27/ for the things we want. You can’t count on us just voting for you automatically.“

That’s why so many Democrats mistakenly believe “senators will not vote against Trump in the impeachment trial because (feeling some stupid reason like “Trump has blackmail on them“...
28... or “they are afraid of Trump for some reason“).

Trump has nothing to do with it. It is the base that the senator is worried about.

That’s also why you see so many so many different states and country GOP organizations censuring reps Who supported impeachment
29/ it’s got nothing to do with protecting Donald Trump. It Is the base voter finally insisting that the party put up the fight. It is the base voter (After watching Democrats get away with bloody murder, and never being held accountable) telling the party..,
30/ it had to stop rolling over. It Has to start fighting. And it Has to start protecting the things that are important, and fighting for the things that are important to the base voter.

Trump is merely a symbol. He is not the cause.
31/ The next “big star,“ and the Republican party doesn’t have to be Donald Trump again. I could be anyone.

But it is NOT going to be someone who refuses to have the fight. Someone who tells the base “GFY. I don’t really care what’s important to you. You have nowhere else to go”
32/ The party “can” Trump behind it, and Move on.

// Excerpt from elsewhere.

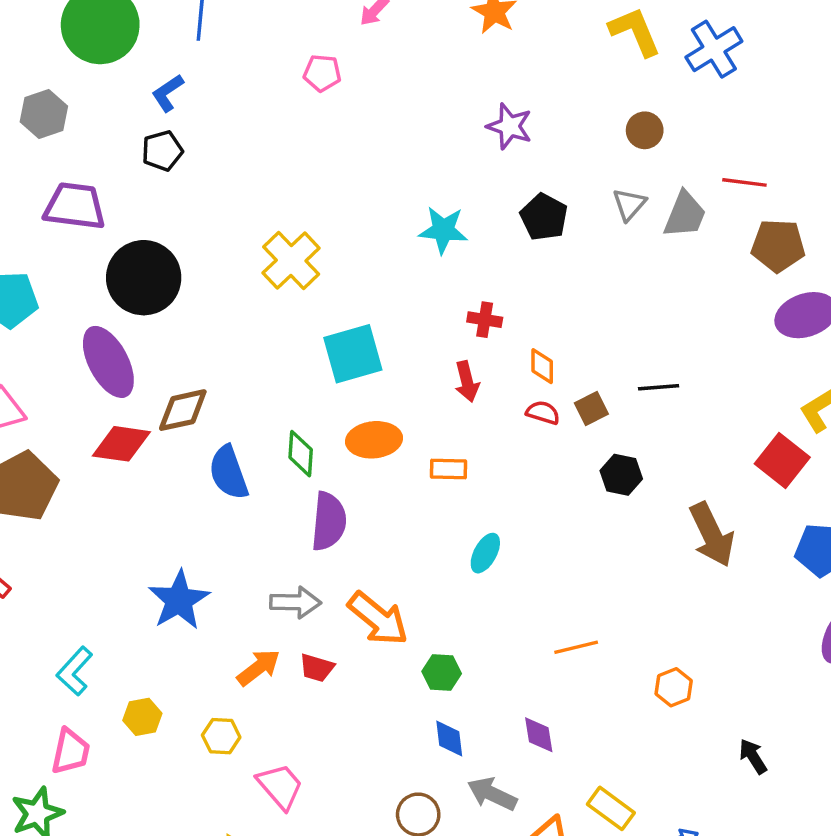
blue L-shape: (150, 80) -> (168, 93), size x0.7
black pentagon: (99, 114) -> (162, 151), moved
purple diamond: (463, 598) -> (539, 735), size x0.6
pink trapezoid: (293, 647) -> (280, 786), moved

but it won’t survive as a major political party if it returns to the party it was eight years ago.

If it’s going to survive. It’s going to fight to do it. It’s going to fight to earn the vote from the base.
33/ The party leadership has the relationship exactly backwards. They think it is the base voter that exists in order to support the party.

It never occurs to them that the base voter IS the party. And it is the elected Republican that is supposed to be serving the base voter.